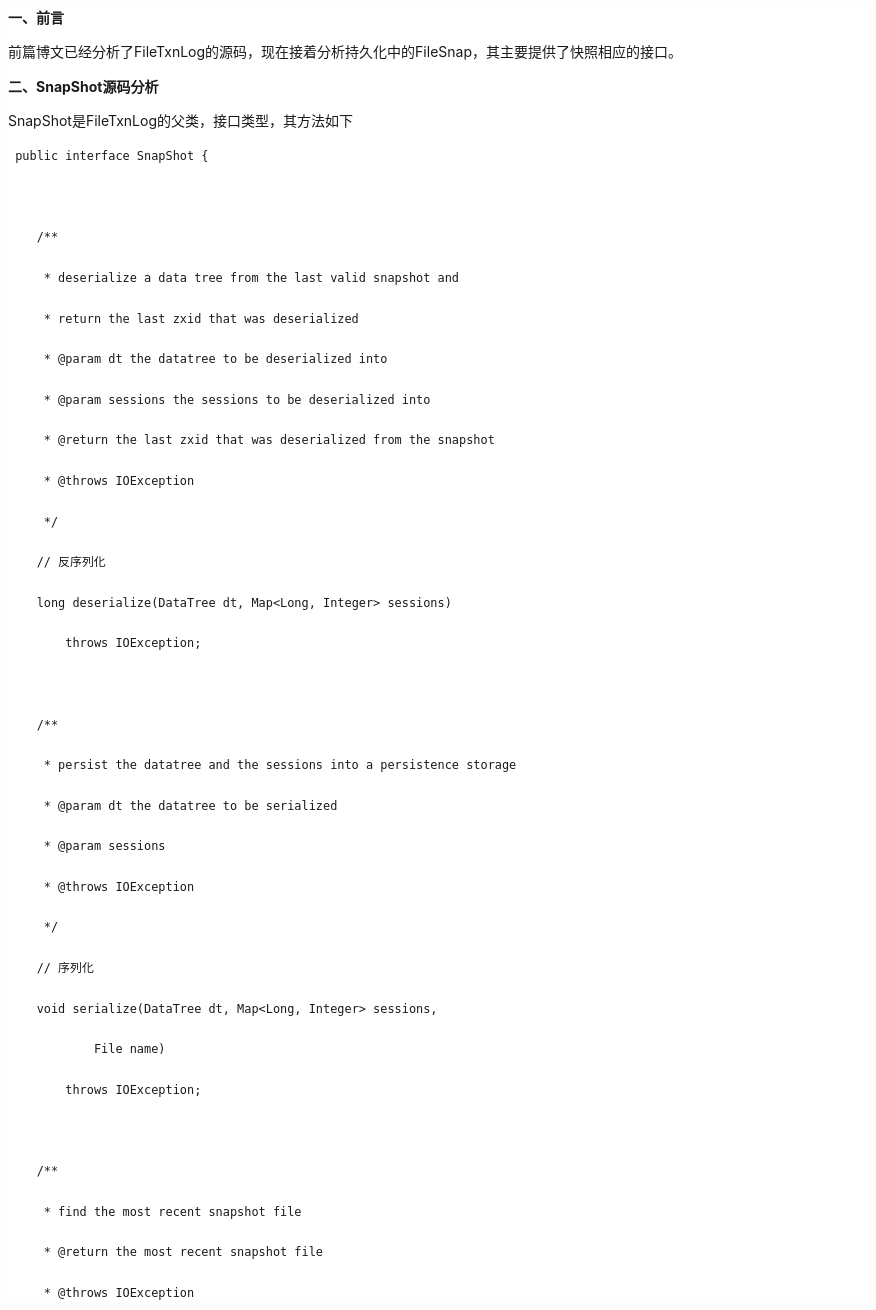 **一、前言**

前篇博文已经分析了FileTxnLog的源码，现在接着分析持久化中的FileSnap，其主要提供了快照相应的接口。

**二、SnapShot源码分析**

SnapShot是FileTxnLog的父类，接口类型，其方法如下

    
    
     public interface SnapShot {

        

        /**

         * deserialize a data tree from the last valid snapshot and 

         * return the last zxid that was deserialized

         * @param dt the datatree to be deserialized into

         * @param sessions the sessions to be deserialized into

         * @return the last zxid that was deserialized from the snapshot

         * @throws IOException

         */

        // 反序列化

        long deserialize(DataTree dt, Map<Long, Integer> sessions) 

            throws IOException;

        

        /**

         * persist the datatree and the sessions into a persistence storage

         * @param dt the datatree to be serialized

         * @param sessions 

         * @throws IOException

         */

        // 序列化

        void serialize(DataTree dt, Map<Long, Integer> sessions, 

                File name) 

            throws IOException;

        

        /**

         * find the most recent snapshot file

         * @return the most recent snapshot file

         * @throws IOException
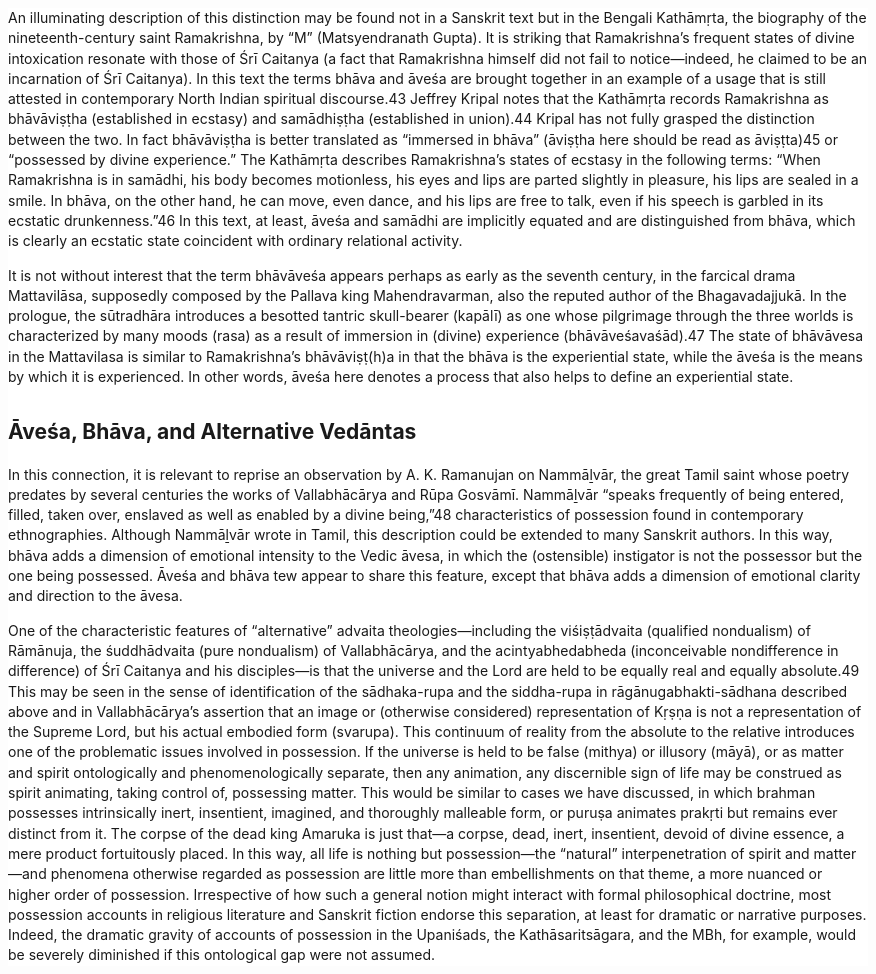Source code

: 
An illuminating description of this distinction may be found not in a Sanskrit text but in the Bengali Kathāmṛta, the biography of the nineteenth-century saint Ramakrishna, by “M” (Matsyendranath Gupta). It is striking that Ramakrishna’s frequent states of divine intoxication resonate with those of Śrī Caitanya (a fact that Ramakrishna himself did not fail to notice—indeed, he claimed to be an incarnation of Śrī Caitanya). In this text the terms bhāva and āveśa are brought together in an example of a usage that is still attested in contemporary North Indian spiritual discourse.43 Jeffrey Kripal notes that the Kathāmṛta records Ramakrishna as bhāvāviṣṭha (established in ecstasy) and samādhiṣṭha (established in union).44 Kripal has not fully grasped the distinction between the two. In fact bhāvāviṣṭha is better translated as “immersed in bhāva” (āviṣṭha here should be read as āviṣṭta)45 or “possessed by divine experience.” The Kathāmṛta describes Ramakrishna’s states of ecstasy in the following terms: “When Ramakrishna is in samādhi, his body becomes motionless, his eyes and lips are parted slightly in pleasure, his lips are sealed in a smile. In bhāva, on the other hand, he can move, even dance, and his lips are free to talk, even if his speech is garbled in its ecstatic drunkenness.”46 In this text, at least, āveśa and samādhi are implicitly equated and are distinguished from bhāva, which is clearly an ecstatic state coincident with ordinary relational activity.

It is not without interest that the term bhāvāveśa appears perhaps as early as the seventh century, in the farcical drama Mattavilāsa, supposedly composed by the Pallava king Mahendravarman, also the reputed author of the Bhagavadajjukā. In the prologue, the sūtradhāra introduces a besotted tantric skull-bearer (kapālī) as one whose pilgrimage through the three worlds is characterized by many moods (rasa) as a result of immersion in (divine) experience (bhāvāveśavaśād).47 The state of bhāvāvesa in the Mattavilasa is similar to Ramakrishna’s bhāvāviṣṭ(h)a in that the bhāva is the experiential state, while the āveśa is the means by which it is experienced. In other words, āveśa here denotes a process that also helps to define an experiential state.

## Āveśa, Bhāva, and Alternative Vedāntas

In this connection, it is relevant to reprise an observation by A. K. Ramanujan on Nammāḻvār, the great Tamil saint whose poetry predates by several centuries the works of Vallabhācārya and Rūpa Gosvāmī. Nammāḻvār “speaks frequently of being entered, filled, taken over, enslaved as well as enabled by a divine being,”48 characteristics of possession found in contemporary ethnographies. Although Nammāḻvār wrote in Tamil, this description could be extended to many Sanskrit authors. In this way, bhāva adds a dimension of emotional intensity to the Vedic āvesa, in which the (ostensible) instigator is not the possessor but the one being possessed. Āveśa and bhāva tew appear to share this feature, except that bhāva adds a dimension of emotional clarity and direction to the āvesa.

One of the characteristic features of “alternative” advaita theologies—including the viśiṣṭādvaita (qualified nondualism) of Rāmānuja, the śuddhādvaita (pure nondualism) of Vallabhācārya, and the acintyabhedabheda (inconceivable nondifference in difference) of Śrī Caitanya and his disciples—is that the universe and the Lord are held to be equally real and equally absolute.49 This may be seen in the sense of identification of the sādhaka-rupa and the siddha-rupa in rāgānugabhakti-sādhana described above and in Vallabhācārya’s assertion that an image or (otherwise considered) representation of Kṛṣṇa is not a representation of the Supreme Lord, but his actual embodied form (svarupa). This continuum of reality from the absolute to the relative introduces one of the problematic issues involved in possession. If the universe is held to be false (mithya) or illusory (māyā), or as matter and spirit ontologically and phenomenologically separate, then any animation, any discernible sign of life may be construed as spirit animating, taking control of, possessing matter. This would be similar to cases we have discussed, in which brahman possesses intrinsically inert, insentient, imagined, and thoroughly malleable form, or puruṣa animates prakṛti but remains ever distinct from it. The corpse of the dead king Amaruka is just that—a corpse, dead, inert, insentient, devoid of divine essence, a mere product fortuitously placed. In this way, all life is nothing but possession—the “natural” interpenetration of spirit and matter—and phenomena otherwise regarded as possession are little more than embellishments on that theme, a more nuanced or higher order of possession. Irrespective of how such a general notion might interact with formal philosophical doctrine, most possession accounts in religious literature and Sanskrit fiction endorse this separation, at least for dramatic or narrative purposes. Indeed, the dramatic gravity of accounts of possession in the Upaniśads, the Kathāsaritsāgara, and the MBh, for example, would be severely diminished if this ontological gap were not assumed.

### WHAT YOU HAVE TO DO
Set down all of the entries exactly as they appear, but keep the images out.

### YOUR RESPONSE
 **一、前言**

前篇博文已经分析了FileTxnLog的源码，现在接着分析持久化中的FileSnap，其主要提供了快照相应的接口。

**二、SnapShot源码分析**

SnapShot是FileTxnLog的父类，接口类型，其方法如下

    
    
     public interface SnapShot {

        

        /**

         * deserialize a data tree from the last valid snapshot and 

         * return the last zxid that was deserialized

         * @param dt the datatree to be deserialized into

         * @param sessions the sessions to be deserialized into

         * @return the last zxid that was deserialized from the snapshot

         * @throws IOException

         */

        // 反序列化

        long deserialize(DataTree dt, Map<Long, Integer> sessions) 

            throws IOException;

        

        /**

         * persist the datatree and the sessions into a persistence storage

         * @param dt the datatree to be serialized

         * @param sessions 

         * @throws IOException

         */

        // 序列化

        void serialize(DataTree dt, Map<Long, Integer> sessions, 

                File name) 

            throws IOException;

        

        /**

         * find the most recent snapshot file

         * @return the most recent snapshot file

         * @throws IOException
Source code

: 
An illuminating description of this distinction may be found not in a Sanskrit text but in the Bengali Kathāmṛta, the biography of the nineteenth-century saint Ramakrishna, by “M” (Matsyendranath Gupta). It is striking that Ramakrishna’s frequent states of divine intoxication resonate with those of Śrī Caitanya (a fact that Ramakrishna himself did not fail to notice—indeed, he claimed to be an incarnation of Śrī Caitanya). In this text the terms bhāva and āveśa are brought together in an example of a usage that is still attested in contemporary North Indian spiritual discourse.43 Jeffrey Kripal notes that the Kathāmṛta records Ramakrishna as bhāvāviṣṭha (established in ecstasy) and samādhiṣṭha (established in union).44 Kripal has not fully grasped the distinction between the two. In fact bhāvāviṣṭha is better translated as “immersed in bhāva” (āviṣṭha here should be read as āviṣṭta)45 or “possessed by divine experience.” The Kathāmṛta describes Ramakrishna’s states of ecstasy in the following terms: “When Ramakrishna is in samādhi, his body becomes motionless, his eyes and lips are parted slightly in pleasure, his lips are sealed in a smile. In bhāva, on the other hand, he can move, even dance, and his lips are free to talk, even if his speech is garbled in its ecstatic drunkenness.”46 In this text, at least, āveśa and samādhi are implicitly equated and are distinguished from bhāva, which is clearly an ecstatic state coincident with ordinary relational activity.

It is not without interest that the term bhāvāveśa appears perhaps as early as the seventh century, in the farcical drama Mattavilāsa, supposedly composed by the Pallava king Mahendravarman, also the reputed author of the Bhagavadajjukā. In the prologue, the sūtradhāra introduces a besotted tantric skull-bearer (kapālī) as one whose pilgrimage through the three worlds is characterized by many moods (rasa) as a result of immersion in (divine) experience (bhāvāveśavaśād).47 The state of bhāvāvesa in the Mattavilasa is similar to Ramakrishna’s bhāvāviṣṭ(h)a in that the bhāva is the experiential state, while the āveśa is the means by which it is experienced. In other words, āveśa here denotes a process that also helps to define an experiential state.

## Āveśa, Bhāva, and Alternative Vedāntas

In this connection, it is relevant to reprise an observation by A. K. Ramanujan on Nammāḻvār, the great Tamil saint whose poetry predates by several centuries the works of Vallabhācārya and Rūpa Gosvāmī. Nammāḻvār “speaks frequently of being entered, filled, taken over, enslaved as well as enabled by a divine being,”48 characteristics of possession found in contemporary ethnographies. Although Nammāḻvār wrote in Tamil, this description could be extended to many Sanskrit authors. In this way, bhāva adds a dimension of emotional intensity to the Vedic āvesa, in which the (ostensible) instigator is not the possessor but the one being possessed. Āveśa and bhāva tew appear to share this feature, except that bhāva adds a dimension of emotional clarity and direction to the āvesa.

One of the characteristic features of “alternative” advaita theologies—including the viśiṣṭādvaita (qualified nondualism) of Rāmānuja, the śuddhādvaita (pure nondualism) of Vallabhācārya, and the acintyabhedabheda (inconceivable nondifference in difference) of Śrī Caitanya and his disciples—is that the universe and the Lord are held to be equally real and equally absolute.49 This may be seen in the sense of identification of the sādhaka-rupa and the siddha-rupa in rāgānugabhakti-sādhana described above and in Vallabhācārya’s assertion that an image or (otherwise considered) representation of Kṛṣṇa is not a representation of the Supreme Lord, but his actual embodied form (svarupa). This continuum of reality from the absolute to the relative introduces one of the problematic issues involved in possession. If the universe is held to be false (mithya) or illusory (māyā), or as matter and spirit ontologically and phenomenologically separate, then any animation, any discernible sign of life may be construed as spirit animating, taking control of, possessing matter. This would be similar to cases we have discussed, in which brahman possesses intrinsically inert, insentient, imagined, and thoroughly malleable form, or puruṣa animates prakṛti but remains ever distinct from it. The corpse of the dead king Amaruka is just that—a corpse, dead, inert, insentient, devoid of divine essence, a mere product fortuitously placed. In this way, all life is nothing but possession—the “natural” interpenetration of spirit and matter—and phenomena otherwise regarded as possession are little more than embellishments on that theme, a more nuanced or higher order of possession. Irrespective of how such a general notion might interact with formal philosophical doctrine, most possession accounts in religious literature and Sanskrit fiction endorse this separation, at least for dramatic or narrative purposes. Indeed, the dramatic gravity of accounts of possession in the Upaniśads, the Kathāsaritsāgara, and the MBh, for example, would be severely diminished if this ontological gap were not assumed.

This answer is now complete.